• _SUPPLIED DATA_:
* * * * *

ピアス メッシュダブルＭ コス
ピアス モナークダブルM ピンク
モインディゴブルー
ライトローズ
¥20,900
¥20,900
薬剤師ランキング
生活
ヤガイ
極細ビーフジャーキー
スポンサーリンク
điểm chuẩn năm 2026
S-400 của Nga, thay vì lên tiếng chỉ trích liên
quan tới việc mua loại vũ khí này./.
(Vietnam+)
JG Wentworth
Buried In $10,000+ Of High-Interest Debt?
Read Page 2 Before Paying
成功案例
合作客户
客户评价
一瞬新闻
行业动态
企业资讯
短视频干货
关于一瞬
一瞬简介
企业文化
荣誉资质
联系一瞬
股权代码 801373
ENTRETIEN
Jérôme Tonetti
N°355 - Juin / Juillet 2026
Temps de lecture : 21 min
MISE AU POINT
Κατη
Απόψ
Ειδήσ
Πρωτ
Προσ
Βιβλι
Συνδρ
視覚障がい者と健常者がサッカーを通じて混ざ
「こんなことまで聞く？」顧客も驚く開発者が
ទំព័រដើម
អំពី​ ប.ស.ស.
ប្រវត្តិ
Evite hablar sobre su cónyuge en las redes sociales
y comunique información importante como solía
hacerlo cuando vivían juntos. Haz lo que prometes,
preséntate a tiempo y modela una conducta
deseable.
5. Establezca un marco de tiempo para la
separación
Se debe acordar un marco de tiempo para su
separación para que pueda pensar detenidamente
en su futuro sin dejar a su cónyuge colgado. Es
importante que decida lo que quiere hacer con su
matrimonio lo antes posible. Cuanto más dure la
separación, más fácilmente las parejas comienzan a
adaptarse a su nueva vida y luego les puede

* * * * *

• _PROBLEM DETAILS_:
Convert every line of text in the data above into a JSON list of strings, one string per line, omitting any blank lines.

• _RESPONSE AREA_:
[
  "ピアス メッシュダブルＭ コス",
  "ピアス モナークダブルM ピンク",
  "モインディゴブルー",
  "ライトローズ",
  "¥20,900",
  "¥20,900",
  "薬剤師ランキング",
  "生活",
  "ヤガイ",
  "極細ビーフジャーキー",
  "スポンサーリンク",
  "điểm chuẩn năm 2026",
  "S-400 của Nga, thay vì lên tiếng chỉ trích liên",
  "quan tới việc mua loại vũ khí này./.",
  "(Vietnam+)",
  "JG Wentworth",
  "Buried In $10,000+ Of High-Interest Debt?",
  "Read Page 2 Before Paying",
  "成功案例",
  "合作客户",
  "客户评价",
  "一瞬新闻",
  "行业动态",
  "企业资讯",
  "短视频干货",
  "关于一瞬",
  "一瞬简介",
  "企业文化",
  "荣誉资质",
  "联系一瞬",
  "股权代码 801373",
  "ENTRETIEN",
  "Jérôme Tonetti",
  "N°355 - Juin / Juillet 2026",
  "Temps de lecture : 21 min",
  "MISE AU POINT",
  "Κατη",
  "Απόψ",
  "Ειδήσ",
  "Πρωτ",
  "Προσ",
  "Βιβλι",
  "Συνδρ",
  "視覚障がい者と健常者がサッカーを通じて混ざ",
  "「こんなことまで聞く？」顧客も驚く開発者が",
  "ទំព័រដើម",
  "អំពី​ ប.ស.ស.",
  "ប្រវត្តិ",
  "Evite hablar sobre su cónyuge en las redes sociales",
  "y comunique información importante como solía",
  "hacerlo cuando vivían juntos. Haz lo que prometes,",
  "preséntate a tiempo y modela una conducta",
  "deseable.",
  "5. Establezca un marco de tiempo para la",
  "separación",
  "Se debe acordar un marco de tiempo para su",
  "separación para que pueda pensar detenidamente",
  "en su futuro sin dejar a su cónyuge colgado. Es",
  "importante que decida lo que quiere hacer con su",
  "matrimonio lo antes posible. Cuanto más dure la",
  "separación, más fácilmente las parejas comienzan a",
  "adaptarse a su nueva vida y luego les puede"
]